Of course, I've pretty much been bed-ridden from pain and sometimes I devolve into Pure Twitch. Ibuprofen was dissolving my stomach lining, and beginning to mess with my kidneys.
The only option offered after ketamine failed was to have an intrathecal pump "installed" so as to receive the very toxic, very potent, crazy-making drug Prialt, a synthetic model of a certain sea snail's venom. Being too close to crazy already, and since my spine is riddled with thousands of micro-fractures already... I declined.
So the catastrophic hospital politely returned me to the care of Dr. PainDood, although they cordially invited me to check in every few months to see what might be blowing in the wind...
It's not like I've been hanging on the street corner these last few months, making drug deals -- at night, traipsing off to raves, clubbing -- life a sudden party. Still, my welcome back into the bosom of narcotic pain management this afternoon was fraught with suspicion.
Between March and July, where had I been getting my medication?
Did the doctor at the catastrophic hospital prescribe me any pain killers?
Was I sure?
Did I understand the question?
Was I sure?
Did the doctor at the catastrophic hospital prescribe *anything*?
Was I sure?
Did I understand the question?
The idea that a patient would stop taking narcotics on their own just did not compute. To cheer them up, I told them that I was filled with excitement at the thought of taking opiates again. "I can hardly wait," I crowed. "Please, please, return me to the stagnant status quo!"
Okay, so I may have left out that when we showed up this afternoon, they had no record of the appointment. Did I fail to mention that the new PA, Maria, kindly worked me in, so that we didn't have to make another trip across the wilds of The Lone Alp? She sorted through a complicated history in an organized way, applauded my reduction of methadone dosage from 40 mg to 10 mg, and...
suggested acupuncture.
Things are back to normal.
I'm slowly catching up on the blogosphere. I'm sorry your pain management is back to normal, but I'm very glad you're still blogging!
ReplyDelete"Keep going!"
This is a quote, not an unnecessary use of quotation marks.
See, the last few days of walking across Spain, we were joined by a trio of rather quiet Scandinavians.
(I'm not sure if they were quiet by Scandinavian standards--I think not--but they sure made us Americans seem insanely chatty.)
On the last evening, I launched into a very Frescaesque speech over dinner about Story (capital S) and Star Trek ("myths of our times" and so forth).

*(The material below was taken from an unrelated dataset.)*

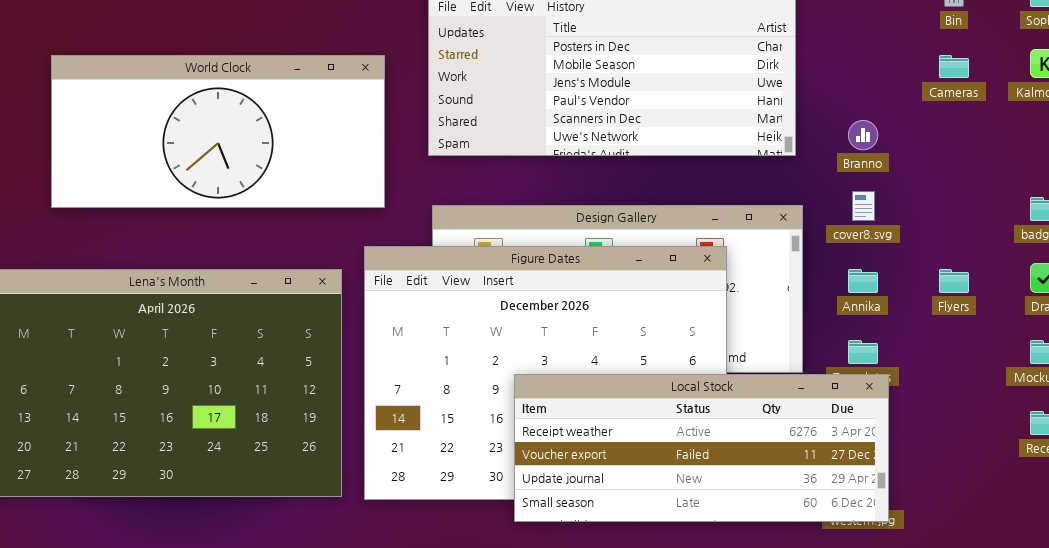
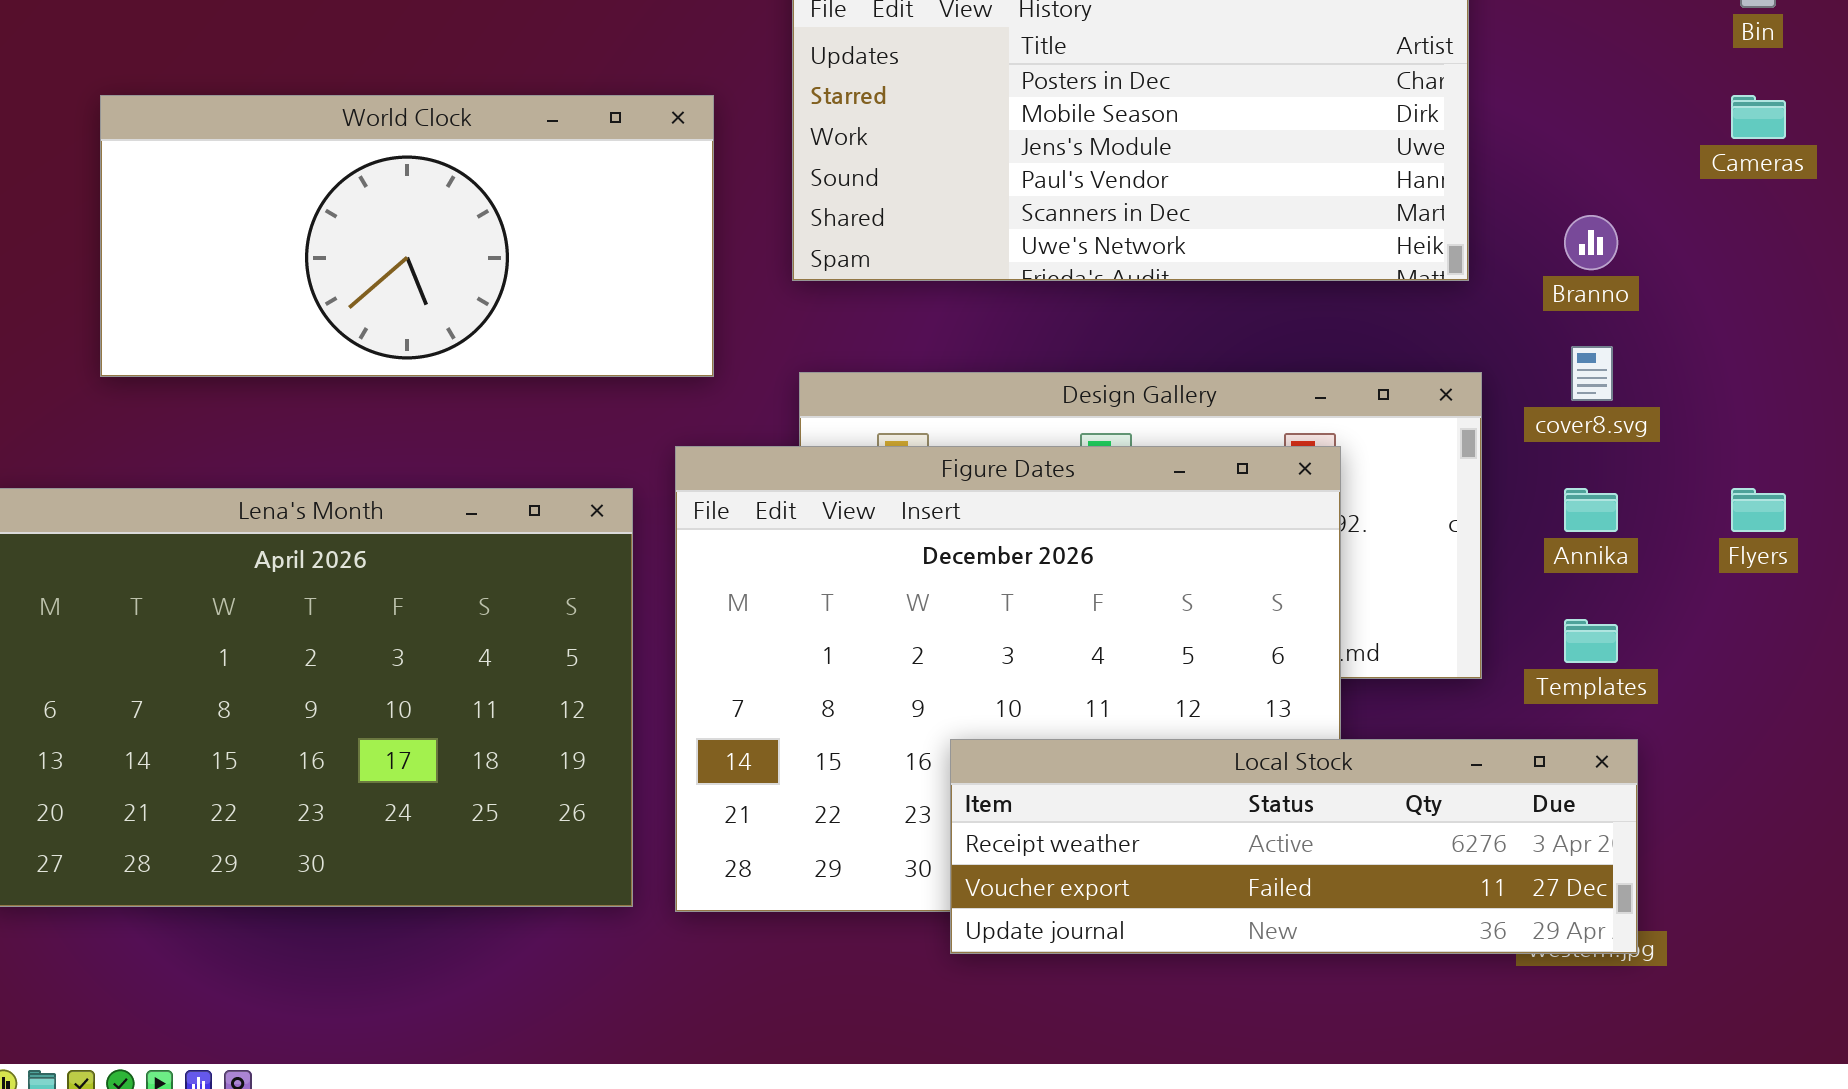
Local Stock: [514,374,889,522] -> [950,739,1638,954], resized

Not sure if the silence with which this was met was awe or boredom, I started to wind down, saying,
"OK, enough of that, I'll shut up now,"
when from a neighboring table a voice rang out,
"No! Don't stop! Keep going!"
It was a Canadian, desperate to chat about *anything*, which she proved by joining our table and sharing anecdotes about Canada's claim to fame, William Shatner.
I loved her.
____________
Remembering my own success rate (abominable) with such "charitable" undertakings, I laughed to think of Fred telling Sven he is suffering from Stockholm Syndrome.
How'd that work out for him?
how did i miss your comment? weird thing, i probably needed it more today than back in july -- and this evening, and all the coming evenings, shall be dedicated to keeping the going going. woo. hoo.
ReplyDeletehope you are fabulously wunnerful.
i came across something this morning about the remarkable shatner... but it escapes me now.
and so, of course, i share that with you. sigh.